The 21-year-old U.S. sprinter broke the world indoor 60m record by clocking 6.37 seconds at his first meet of 2018 in South Carolina on Friday night.

Maurice Greene, the 2000 Olympic 100m champion, held the previous record of 6.39, which he clocked in 1998 and 2001.

The record must still go through ratification procedures, which requires a drug test at the meet.

The 60m is the indoor equivalent of the outdoor 100m. They are the shortest sprints contested at their respective world championships.

Coleman, a 4x100m prelim relay runner at the Rio Olympics, has blossomed into arguably the early 2020 Olympic 100m favorite.

He most memorably clocked a 40-yard dash of 4.12 seconds last spring, which is one tenth faster than the NFL Combine record.
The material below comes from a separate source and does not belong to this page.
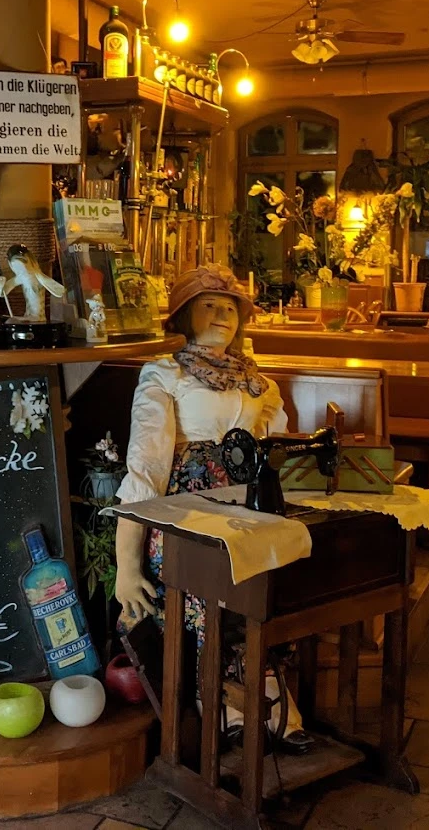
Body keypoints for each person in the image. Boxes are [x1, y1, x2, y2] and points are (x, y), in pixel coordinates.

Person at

Then in August, Coleman took 100m silver behind Justin Gatlin at the world outdoor championships, beating Usain Bolt in the Jamaican’s final individual race.

There are no world outdoor championships this year, but Coleman could go for the world indoor 60m title in Birmingham, Great Britain, in March.

Coleman’s mark is the first men’s world record in an event contested at a world championships since Wayde van Niekerk broke Michael Johnson‘s 400m world record at the Rio Olympics.